Stored items:

--*--

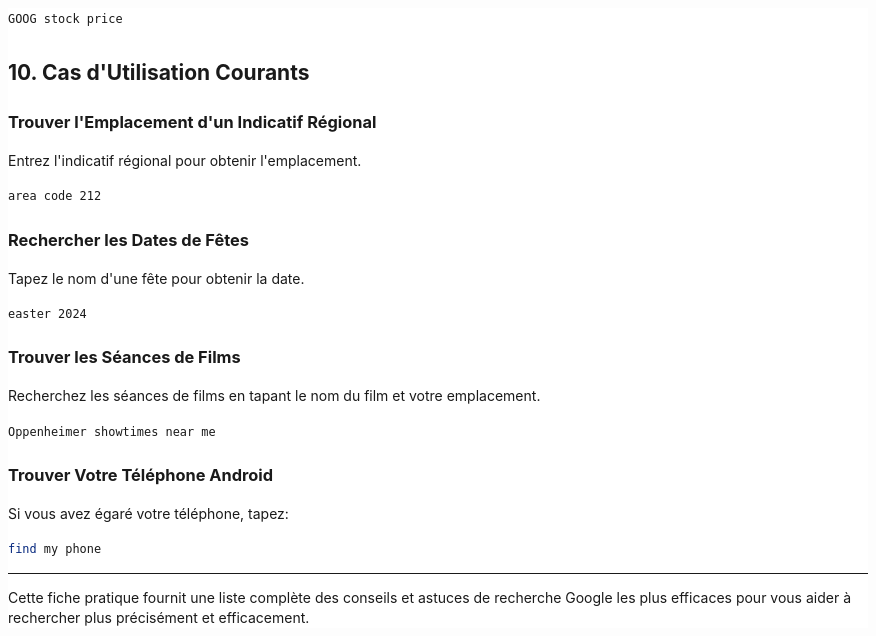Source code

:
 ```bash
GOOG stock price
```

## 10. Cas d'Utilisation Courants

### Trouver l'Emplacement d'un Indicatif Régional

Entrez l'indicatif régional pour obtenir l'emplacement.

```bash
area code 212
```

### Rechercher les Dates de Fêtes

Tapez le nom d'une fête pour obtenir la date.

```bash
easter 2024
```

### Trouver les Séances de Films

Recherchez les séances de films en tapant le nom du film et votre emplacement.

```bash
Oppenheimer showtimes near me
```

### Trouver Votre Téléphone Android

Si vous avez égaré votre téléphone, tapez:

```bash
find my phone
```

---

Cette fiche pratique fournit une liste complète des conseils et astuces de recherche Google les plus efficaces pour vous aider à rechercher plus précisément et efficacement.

--*--

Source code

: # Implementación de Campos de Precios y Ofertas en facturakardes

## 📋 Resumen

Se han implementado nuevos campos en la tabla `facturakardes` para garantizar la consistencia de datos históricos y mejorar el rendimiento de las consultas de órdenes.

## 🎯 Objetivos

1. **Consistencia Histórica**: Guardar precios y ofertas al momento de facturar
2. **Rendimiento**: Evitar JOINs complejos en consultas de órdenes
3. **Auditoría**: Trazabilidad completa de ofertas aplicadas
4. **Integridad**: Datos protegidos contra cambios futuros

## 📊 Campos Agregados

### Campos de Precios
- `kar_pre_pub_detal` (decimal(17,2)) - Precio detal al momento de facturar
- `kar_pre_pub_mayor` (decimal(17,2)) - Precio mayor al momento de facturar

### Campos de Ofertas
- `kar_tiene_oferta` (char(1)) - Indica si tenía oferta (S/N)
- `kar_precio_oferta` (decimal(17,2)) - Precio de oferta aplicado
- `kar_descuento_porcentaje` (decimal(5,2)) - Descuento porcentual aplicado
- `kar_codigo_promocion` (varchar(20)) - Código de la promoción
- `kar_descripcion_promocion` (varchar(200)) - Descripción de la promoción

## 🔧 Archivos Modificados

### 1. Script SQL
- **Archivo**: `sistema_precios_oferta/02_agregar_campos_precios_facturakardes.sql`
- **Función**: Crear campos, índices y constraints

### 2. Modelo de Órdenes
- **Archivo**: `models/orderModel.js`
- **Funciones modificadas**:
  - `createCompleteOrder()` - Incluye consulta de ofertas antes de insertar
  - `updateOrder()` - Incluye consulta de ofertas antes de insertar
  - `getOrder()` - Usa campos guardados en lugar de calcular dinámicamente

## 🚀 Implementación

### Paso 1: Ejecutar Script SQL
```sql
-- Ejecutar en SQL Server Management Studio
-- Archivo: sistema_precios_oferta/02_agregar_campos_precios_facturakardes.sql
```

--*--

§ **Work task**
Among the records above, find each line holding "Script" and list it.

§ **Exercise answer**
### 1. Script SQL
### Paso 1: Ejecutar Script SQL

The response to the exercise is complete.